The SES was conducted between November of 2019 and February of 2020 to explore the sexual experiences of students in higher level. Some of the participants in the survey attended the conference and saw the vandalism, which began at the introduction of the presentation.
“Some circles started being drawn on the PowerPoint,” said Beth O’Reilly, who was attending the presentation. “And initially, I just kind of assumed it was the presenters trying to highlight certain issues, but it became very clear quite quickly that it was somebody drawing phallic symbols.”
Dean O’Reilly, Vice President for Equality and Welfare in DCU, said that it was unacceptable that someone would plan to disrupt the telling of people’s most vulnerable stories. “If you didn’t understand rape culture before, this is the perfect example of it,” he said.
“We tell society to believe victims but when victims come forward, they’re mocked, they’re vilified, they’re harassed. It highlights the need for all people across the country, especially those of us involved in students’ lives, to tackle sexual harassment and violence head on… There is no acceptable undermining of survivors,” he also said.

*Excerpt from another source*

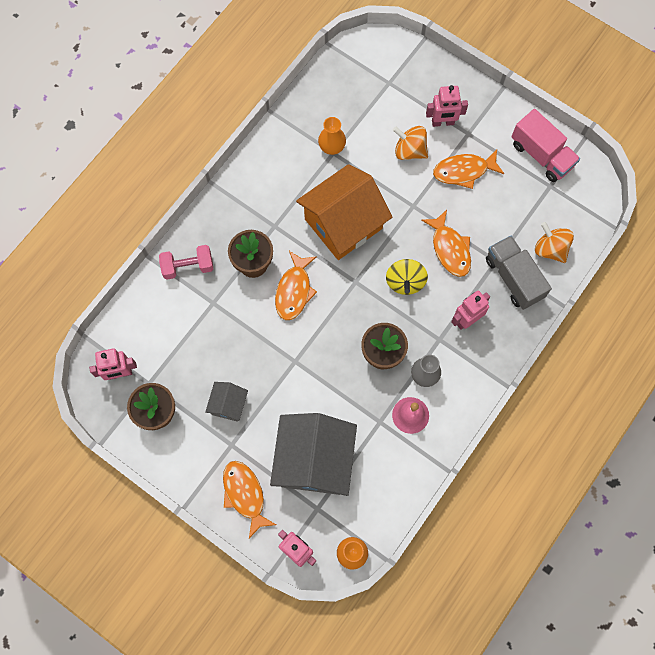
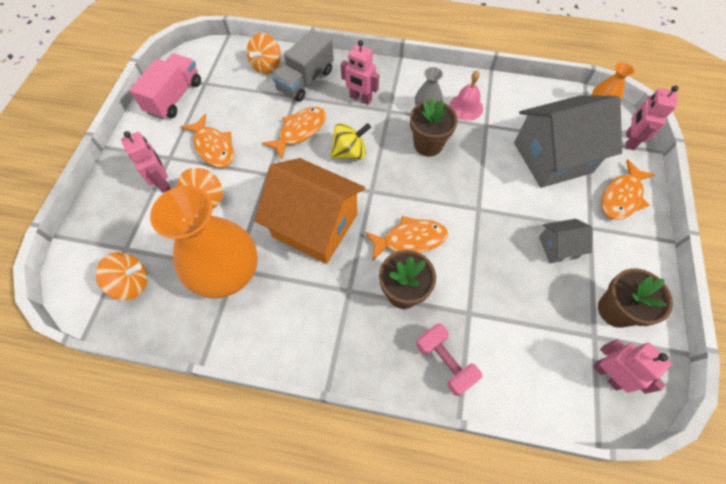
camera: 115 degrees left, 10 degrees down
orange vase [318,117,346,155] -> orange vase [150,186,258,298], size x2.22
none -> orange spinning top [96,252,147,300]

Beth O’Reilly said that the vandalism showed a divide between two groups in society: those that stand with survivors and those who see these survivors coming forward as an opportunity to demean survivors.
“We have to bridge the gap between people who are educating themselves and people who are wilfully ignorant,” they said.
The results of the survey showed that nearly one-third of female students and one-third of non-binary students reported non-consensual penetration by incapacitation, force or threat of force. One in ten males also reported this.
Overall, 46 per cent of students questioned experienced unwanted sexual touching, attempted or completed penetration since the beginning of college. Of those assaulted, 60 per cent did not know the perpetrator.
Over half of first year students experienced sexual harassment.
35 per cent and 25 per cent of female and non-binary students, respectively, did not report the incident prior to taking part in the survey.
Half of the men surveyed didn’t report the incident and men are most likely to respond to an incident of sexual harassment against them by treating the incident as a joke.